2. Which is stronger: AMINOSOL 5% or AMINOSYN 10% (PH6)?

Potency comparisons between AMINOSOL 5% and AMINOSYN 10% (PH6) depend on the specific clinical indication. These are both Parenteral Nutrition Solution agents and are not directly interchangeable by dose. A physician or clinical pharmacist should guide any therapeutic switching decisions.

3. What is the standard dosing for AMINOSOL 5% vs AMINOSYN 10% (PH6)?

The standard adult dose of AMINOSOL 5% is: Intravenous infusion: 500 m L to 1 L of 5% solution over 8-12 hours, providing 25-50 g of amino acids. Maximum infusion rate: 0.1 g/kg/hour. Dose based on metabolic requirements and clinical status.. The standard adult dose of AMINOSYN 10% (PH6) is: Intravenous infusion: 1 to 1.5 g/kg/day (equivalent to 10 to 15 m L/kg/day of 10% solution) for adult patients with normal nutritional status; adjust based on metabolic needs.. Dosing should always be individualized based on indication, renal and hepatic function, age, and other patient factors.

4. Can you take AMINOSOL 5% and AMINOSYN 10% (PH6) together?

No direct drug-drug interaction has been formally documented between AMINOSOL 5% and AMINOSYN 10% (PH6) in current clinical databases.

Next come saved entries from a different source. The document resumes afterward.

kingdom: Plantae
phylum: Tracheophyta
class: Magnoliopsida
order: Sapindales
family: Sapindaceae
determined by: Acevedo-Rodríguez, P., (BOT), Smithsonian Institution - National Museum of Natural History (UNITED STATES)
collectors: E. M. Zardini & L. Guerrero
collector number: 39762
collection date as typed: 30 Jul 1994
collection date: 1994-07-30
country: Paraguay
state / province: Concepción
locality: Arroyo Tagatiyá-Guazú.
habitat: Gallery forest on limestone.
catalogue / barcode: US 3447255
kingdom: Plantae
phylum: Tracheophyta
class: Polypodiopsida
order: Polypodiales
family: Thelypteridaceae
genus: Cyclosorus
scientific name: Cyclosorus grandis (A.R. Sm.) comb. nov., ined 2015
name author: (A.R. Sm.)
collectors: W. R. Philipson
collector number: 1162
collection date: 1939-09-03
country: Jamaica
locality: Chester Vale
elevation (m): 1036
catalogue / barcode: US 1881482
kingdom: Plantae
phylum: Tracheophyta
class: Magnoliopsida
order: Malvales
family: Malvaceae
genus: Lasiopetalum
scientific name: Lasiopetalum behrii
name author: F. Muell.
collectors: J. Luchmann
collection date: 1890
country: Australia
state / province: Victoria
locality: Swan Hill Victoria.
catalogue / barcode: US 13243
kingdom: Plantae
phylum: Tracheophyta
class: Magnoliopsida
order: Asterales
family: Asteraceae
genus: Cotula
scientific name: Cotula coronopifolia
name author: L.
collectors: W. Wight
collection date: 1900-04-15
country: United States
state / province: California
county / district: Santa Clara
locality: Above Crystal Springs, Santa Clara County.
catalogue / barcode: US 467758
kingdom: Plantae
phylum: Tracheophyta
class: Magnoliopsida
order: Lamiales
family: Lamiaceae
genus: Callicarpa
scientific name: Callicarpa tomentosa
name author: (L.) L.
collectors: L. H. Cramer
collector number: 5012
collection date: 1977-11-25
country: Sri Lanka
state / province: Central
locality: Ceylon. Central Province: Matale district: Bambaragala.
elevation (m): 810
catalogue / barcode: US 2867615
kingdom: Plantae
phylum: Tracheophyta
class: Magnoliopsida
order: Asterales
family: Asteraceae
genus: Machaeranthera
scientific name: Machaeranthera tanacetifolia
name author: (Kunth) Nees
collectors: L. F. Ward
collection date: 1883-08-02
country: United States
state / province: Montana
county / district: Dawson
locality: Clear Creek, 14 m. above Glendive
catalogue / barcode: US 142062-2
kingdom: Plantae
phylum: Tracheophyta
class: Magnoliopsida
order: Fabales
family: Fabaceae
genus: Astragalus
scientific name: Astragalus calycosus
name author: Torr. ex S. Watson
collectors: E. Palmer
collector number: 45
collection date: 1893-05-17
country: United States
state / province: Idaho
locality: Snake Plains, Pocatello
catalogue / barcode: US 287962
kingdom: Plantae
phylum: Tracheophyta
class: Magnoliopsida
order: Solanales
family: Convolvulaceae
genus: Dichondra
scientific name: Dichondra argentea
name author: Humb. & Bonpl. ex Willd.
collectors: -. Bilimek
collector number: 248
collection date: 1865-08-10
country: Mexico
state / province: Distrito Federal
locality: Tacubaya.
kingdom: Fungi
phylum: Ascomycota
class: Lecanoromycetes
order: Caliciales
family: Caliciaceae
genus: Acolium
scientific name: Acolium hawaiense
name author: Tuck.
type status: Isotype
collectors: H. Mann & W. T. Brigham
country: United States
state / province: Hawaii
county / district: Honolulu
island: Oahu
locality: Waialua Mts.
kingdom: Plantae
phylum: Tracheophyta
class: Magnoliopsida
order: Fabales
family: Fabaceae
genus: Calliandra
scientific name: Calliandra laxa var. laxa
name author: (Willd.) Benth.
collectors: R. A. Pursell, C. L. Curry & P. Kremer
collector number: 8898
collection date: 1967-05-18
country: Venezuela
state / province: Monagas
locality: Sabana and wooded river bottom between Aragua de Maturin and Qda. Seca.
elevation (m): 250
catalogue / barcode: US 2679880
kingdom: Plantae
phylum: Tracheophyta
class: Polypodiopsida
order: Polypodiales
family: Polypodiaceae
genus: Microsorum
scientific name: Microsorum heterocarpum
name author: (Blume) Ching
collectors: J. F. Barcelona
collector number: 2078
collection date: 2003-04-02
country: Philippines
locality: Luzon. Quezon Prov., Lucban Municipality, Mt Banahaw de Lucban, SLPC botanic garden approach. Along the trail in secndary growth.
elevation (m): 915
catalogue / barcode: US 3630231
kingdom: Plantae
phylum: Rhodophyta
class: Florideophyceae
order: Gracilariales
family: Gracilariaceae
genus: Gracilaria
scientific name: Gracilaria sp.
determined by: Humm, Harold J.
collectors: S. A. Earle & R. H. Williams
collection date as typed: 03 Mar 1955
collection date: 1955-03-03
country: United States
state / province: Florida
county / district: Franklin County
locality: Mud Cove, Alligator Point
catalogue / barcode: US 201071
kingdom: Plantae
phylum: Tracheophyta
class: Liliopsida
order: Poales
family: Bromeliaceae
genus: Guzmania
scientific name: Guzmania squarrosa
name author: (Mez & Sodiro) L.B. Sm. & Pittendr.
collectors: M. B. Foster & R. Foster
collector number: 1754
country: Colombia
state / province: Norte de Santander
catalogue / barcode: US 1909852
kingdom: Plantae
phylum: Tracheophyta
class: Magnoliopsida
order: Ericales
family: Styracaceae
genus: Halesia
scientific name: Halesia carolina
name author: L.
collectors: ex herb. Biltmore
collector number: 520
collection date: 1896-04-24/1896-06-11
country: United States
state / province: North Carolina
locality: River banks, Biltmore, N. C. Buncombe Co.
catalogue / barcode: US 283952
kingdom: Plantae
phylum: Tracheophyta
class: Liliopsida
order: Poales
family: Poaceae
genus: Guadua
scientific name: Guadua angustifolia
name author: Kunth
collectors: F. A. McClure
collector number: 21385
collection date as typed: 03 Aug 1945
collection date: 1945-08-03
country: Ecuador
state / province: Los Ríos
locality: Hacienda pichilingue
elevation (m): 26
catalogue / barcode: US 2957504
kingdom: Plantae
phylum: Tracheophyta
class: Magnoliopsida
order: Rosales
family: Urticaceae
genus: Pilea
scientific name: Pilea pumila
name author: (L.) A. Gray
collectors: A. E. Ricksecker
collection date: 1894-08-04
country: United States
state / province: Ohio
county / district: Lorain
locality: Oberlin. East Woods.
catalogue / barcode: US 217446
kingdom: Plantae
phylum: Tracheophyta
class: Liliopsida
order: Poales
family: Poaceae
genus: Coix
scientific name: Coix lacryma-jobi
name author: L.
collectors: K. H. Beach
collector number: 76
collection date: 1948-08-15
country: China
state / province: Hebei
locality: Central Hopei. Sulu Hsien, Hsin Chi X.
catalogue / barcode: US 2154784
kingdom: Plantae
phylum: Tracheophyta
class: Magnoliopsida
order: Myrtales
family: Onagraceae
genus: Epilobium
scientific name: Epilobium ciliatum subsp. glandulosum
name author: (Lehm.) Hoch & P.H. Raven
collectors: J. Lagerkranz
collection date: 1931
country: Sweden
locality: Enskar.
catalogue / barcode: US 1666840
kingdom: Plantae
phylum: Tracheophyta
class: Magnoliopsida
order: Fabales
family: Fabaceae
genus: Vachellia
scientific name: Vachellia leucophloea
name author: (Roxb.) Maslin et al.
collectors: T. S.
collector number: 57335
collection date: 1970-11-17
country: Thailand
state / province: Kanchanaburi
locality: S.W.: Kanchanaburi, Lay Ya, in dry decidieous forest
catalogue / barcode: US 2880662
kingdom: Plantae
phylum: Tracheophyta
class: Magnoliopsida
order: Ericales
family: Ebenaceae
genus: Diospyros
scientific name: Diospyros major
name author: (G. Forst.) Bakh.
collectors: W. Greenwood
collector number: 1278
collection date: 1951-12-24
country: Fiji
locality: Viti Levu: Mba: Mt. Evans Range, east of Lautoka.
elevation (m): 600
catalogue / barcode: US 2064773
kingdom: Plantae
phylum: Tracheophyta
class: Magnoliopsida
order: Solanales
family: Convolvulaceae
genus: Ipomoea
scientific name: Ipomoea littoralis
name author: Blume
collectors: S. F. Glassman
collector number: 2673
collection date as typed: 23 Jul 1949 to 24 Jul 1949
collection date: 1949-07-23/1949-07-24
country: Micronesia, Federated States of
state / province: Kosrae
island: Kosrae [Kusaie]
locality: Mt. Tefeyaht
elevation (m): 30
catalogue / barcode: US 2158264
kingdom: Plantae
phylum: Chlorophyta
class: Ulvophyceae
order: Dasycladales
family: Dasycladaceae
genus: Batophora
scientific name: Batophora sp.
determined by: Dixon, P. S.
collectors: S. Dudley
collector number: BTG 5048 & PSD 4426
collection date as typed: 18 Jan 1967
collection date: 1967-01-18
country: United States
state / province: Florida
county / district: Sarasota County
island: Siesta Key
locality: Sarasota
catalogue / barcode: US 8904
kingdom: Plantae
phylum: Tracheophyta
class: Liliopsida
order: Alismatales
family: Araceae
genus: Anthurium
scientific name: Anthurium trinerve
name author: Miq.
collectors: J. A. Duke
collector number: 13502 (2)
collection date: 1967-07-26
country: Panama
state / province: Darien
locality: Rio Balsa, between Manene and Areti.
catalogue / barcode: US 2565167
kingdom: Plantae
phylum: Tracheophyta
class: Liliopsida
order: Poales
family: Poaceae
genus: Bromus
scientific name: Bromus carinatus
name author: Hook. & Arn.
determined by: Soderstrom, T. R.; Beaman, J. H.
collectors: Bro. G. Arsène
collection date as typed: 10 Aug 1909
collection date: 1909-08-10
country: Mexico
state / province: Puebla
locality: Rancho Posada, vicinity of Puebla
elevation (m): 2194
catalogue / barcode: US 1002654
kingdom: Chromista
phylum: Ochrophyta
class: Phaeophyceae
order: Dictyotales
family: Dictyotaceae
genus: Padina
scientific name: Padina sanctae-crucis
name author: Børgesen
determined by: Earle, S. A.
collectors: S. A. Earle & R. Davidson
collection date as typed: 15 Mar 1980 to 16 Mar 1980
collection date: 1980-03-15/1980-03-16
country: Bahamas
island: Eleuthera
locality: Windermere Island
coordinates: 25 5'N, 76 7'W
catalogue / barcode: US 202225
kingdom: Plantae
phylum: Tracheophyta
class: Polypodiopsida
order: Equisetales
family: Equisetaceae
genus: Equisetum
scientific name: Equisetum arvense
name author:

However, individual patient risk factors including other medications, organ function, and comorbidities should always be evaluated by a qualified healthcare provider.

5. Are AMINOSOL 5% and AMINOSYN 10% (PH6) safe during pregnancy?

The maternal-fetal safety profiles differ. AMINOSOL 5% is classified as Category C. Aminosol 5% is a crystalline amino acid solution used for parenteral nutrition. There are no adequate and well-controlled studies in pregnant women. Animal reproduction studies hav. AMINOSYN 10% (PH6) is classified as Category C. Amino acids are essential nutrients; no teratogenic risk is known when used at recommended doses. However, safety during pregnancy has not been established through controlled studi. Always consult a maternal-fetal medicine specialist before taking either drug during pregnancy or lactation.